A proposta é considerada inédita no país. Embora o Brasil possua cursos de Educação Física e centros de pesquisa espalhados por universidades públicas e privadas, nunca houve uma instituição federal criada especificamente para formar profissionais, produzir ciência e desenvolver tecnologia voltadas exclusivamente ao esporte.

O que muda na prática

Se aprovada, a UFEsporte terá sede em Brasília, mas o projeto autoriza a expansão gradual para outras unidades da federação por meio da criação de novos campi e polos especializados.

O objetivo é formar profissionais em áreas como:

  • Gestão esportiva;
  • Treinamento de atletas;
  • Ciência do esporte;
  • Fisiologia do exercício;
  • Nutrição esportiva;
  • Medicina esportiva;
  • Gestão de políticas públicas para o esporte;
  • Paradesporto;
  • Tecnologia aplicada ao alto rendimento.

A universidade também deverá atuar em pesquisa, extensão universitária e inovação tecnológica aplicada ao desenvolvimento esportivo.

O Brasil é potência esportiva sem uma universidade do esporte

O debate que impulsiona a proposta parte de uma contradição.

O Brasil figura entre as maiores potências esportivas do mundo, acumula medalhas olímpicas, possui uma das maiores indústrias do futebol do planeta e movimenta bilhões de reais por ano no setor esportivo.

Mesmo assim, a formação acadêmica relacionada ao esporte permanece dispersa entre universidades, institutos federais e centros de treinamento.

Defensores da proposta argumentam que países que lideram o esporte mundial investem há décadas em estruturas acadêmicas específicas para pesquisa de desempenho, medicina esportiva, gestão e inovação tecnológica aplicada ao treinamento de atletas.
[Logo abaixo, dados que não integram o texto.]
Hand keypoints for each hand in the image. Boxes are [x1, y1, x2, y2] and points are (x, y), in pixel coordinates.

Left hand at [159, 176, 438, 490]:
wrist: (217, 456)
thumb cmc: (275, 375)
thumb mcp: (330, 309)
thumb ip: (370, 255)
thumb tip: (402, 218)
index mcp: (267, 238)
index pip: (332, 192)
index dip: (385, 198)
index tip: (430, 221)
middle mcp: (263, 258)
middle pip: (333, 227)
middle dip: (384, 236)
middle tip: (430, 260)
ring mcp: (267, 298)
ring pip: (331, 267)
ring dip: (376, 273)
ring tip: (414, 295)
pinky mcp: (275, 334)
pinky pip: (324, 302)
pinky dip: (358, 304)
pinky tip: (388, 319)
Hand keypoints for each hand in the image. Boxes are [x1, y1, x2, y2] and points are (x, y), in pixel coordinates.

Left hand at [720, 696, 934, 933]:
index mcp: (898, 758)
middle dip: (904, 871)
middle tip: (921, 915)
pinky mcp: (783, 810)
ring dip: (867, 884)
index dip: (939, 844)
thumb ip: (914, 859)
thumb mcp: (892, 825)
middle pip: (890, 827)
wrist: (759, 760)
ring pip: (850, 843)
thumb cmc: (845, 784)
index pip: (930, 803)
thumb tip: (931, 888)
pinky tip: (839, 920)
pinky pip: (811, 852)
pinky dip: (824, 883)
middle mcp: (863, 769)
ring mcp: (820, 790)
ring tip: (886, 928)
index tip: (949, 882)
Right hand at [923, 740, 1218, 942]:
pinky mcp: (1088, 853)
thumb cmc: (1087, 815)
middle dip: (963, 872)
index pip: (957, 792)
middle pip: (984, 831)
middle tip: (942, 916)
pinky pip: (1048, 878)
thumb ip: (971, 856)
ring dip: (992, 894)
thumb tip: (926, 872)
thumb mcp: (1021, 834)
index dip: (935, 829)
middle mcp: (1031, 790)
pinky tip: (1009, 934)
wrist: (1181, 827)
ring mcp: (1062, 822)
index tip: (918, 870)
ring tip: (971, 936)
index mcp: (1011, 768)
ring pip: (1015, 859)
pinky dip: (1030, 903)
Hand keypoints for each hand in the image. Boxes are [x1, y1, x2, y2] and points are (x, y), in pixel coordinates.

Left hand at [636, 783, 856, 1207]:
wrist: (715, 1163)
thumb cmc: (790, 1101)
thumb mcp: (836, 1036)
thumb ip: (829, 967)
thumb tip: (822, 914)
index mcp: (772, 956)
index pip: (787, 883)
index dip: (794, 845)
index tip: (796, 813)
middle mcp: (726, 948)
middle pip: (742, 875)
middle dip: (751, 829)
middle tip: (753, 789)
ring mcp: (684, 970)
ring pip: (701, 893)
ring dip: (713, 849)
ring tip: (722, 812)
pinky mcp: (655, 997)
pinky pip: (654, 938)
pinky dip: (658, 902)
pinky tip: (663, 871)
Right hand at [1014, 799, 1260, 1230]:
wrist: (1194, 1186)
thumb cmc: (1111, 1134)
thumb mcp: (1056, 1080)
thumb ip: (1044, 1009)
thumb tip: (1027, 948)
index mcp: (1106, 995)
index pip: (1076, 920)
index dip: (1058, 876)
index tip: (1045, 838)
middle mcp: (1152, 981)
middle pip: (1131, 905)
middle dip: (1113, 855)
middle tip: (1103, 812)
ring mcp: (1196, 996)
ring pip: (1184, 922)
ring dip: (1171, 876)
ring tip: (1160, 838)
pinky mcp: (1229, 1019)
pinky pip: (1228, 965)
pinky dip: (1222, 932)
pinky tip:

Tocantins pode entrar no radar

Embora a sede inicial esteja prevista para Brasília, a possibilidade de expansão nacional abre uma discussão importante para estados como o Tocantins.

O texto aprovado prevê a criação gradual de unidades fora do Distrito Federal, permitindo que futuras decisões do governo federal possam contemplar outras regiões do país.

Especialistas apontam que estados que já desenvolvem projetos de iniciação esportiva, programas de rendimento e parcerias com universidades públicas podem ter vantagens em futuras disputas por investimentos e instalações da instituição.

No caso tocantinense, projetos ligados ao esporte escolar, aos Jogos Estudantis, ao atletismo, ao paradesporto e às modalidades praticadas em regiões indígenas podem se tornar áreas estratégicas para futuras cooperações acadêmicas.

Formação de atletas e profissionais

Um dos focos centrais da universidade será a produção de conhecimento científico aplicado ao esporte.

Hoje, muitos atletas brasileiros de alto rendimento dependem de pesquisas desenvolvidas em centros espalhados pelo país. A proposta busca concentrar parte desse conhecimento em uma instituição nacional especializada.

O projeto também prevê atenção à inclusão social, à equidade de gênero, à formação de gestores esportivos e ao fortalecimento do paradesporto.

Por que o projeto gera expectativa

A criação da universidade ocorre em um momento de expansão do debate sobre esporte como política pública.

Além da formação de atletas, estudos apontam que a prática esportiva contribui para redução da evasão escolar, prevenção de doenças, inclusão social e melhoria da qualidade de vida.

Para os defensores da proposta, a UFEsporte pode se transformar em um centro nacional de excelência semelhante ao que instituições federais representam hoje para áreas como agricultura, saúde e tecnologia.

Para os críticos, o desafio será garantir orçamento, infraestrutura e evitar sobreposição com cursos já existentes em universidades federais.

O que acontece agora

O projeto será analisado pelo plenário do Senado nesta terça-feira. Se aprovado sem alterações, seguirá diretamente para sanção do presidente da República.

O que prevê a Universidade Federal do Esporte

Nome: Universidade Federal do Esporte (UFEsporte)

Projeto: PL 6.133/2025

Sede inicial: Brasília (DF)

Possibilidade de expansão: Sim, para outros estados

Áreas de atuação:

  • Ciência do esporte
  • Treinamento esportivo
  • Gestão esportiva
  • Políticas públicas
  • Paradesporto
  • Pesquisa e inovação

Situação atual: Em votação no Senado Federal

Próximo passo: Sanção presidencial, caso seja aprovada pelo plenário.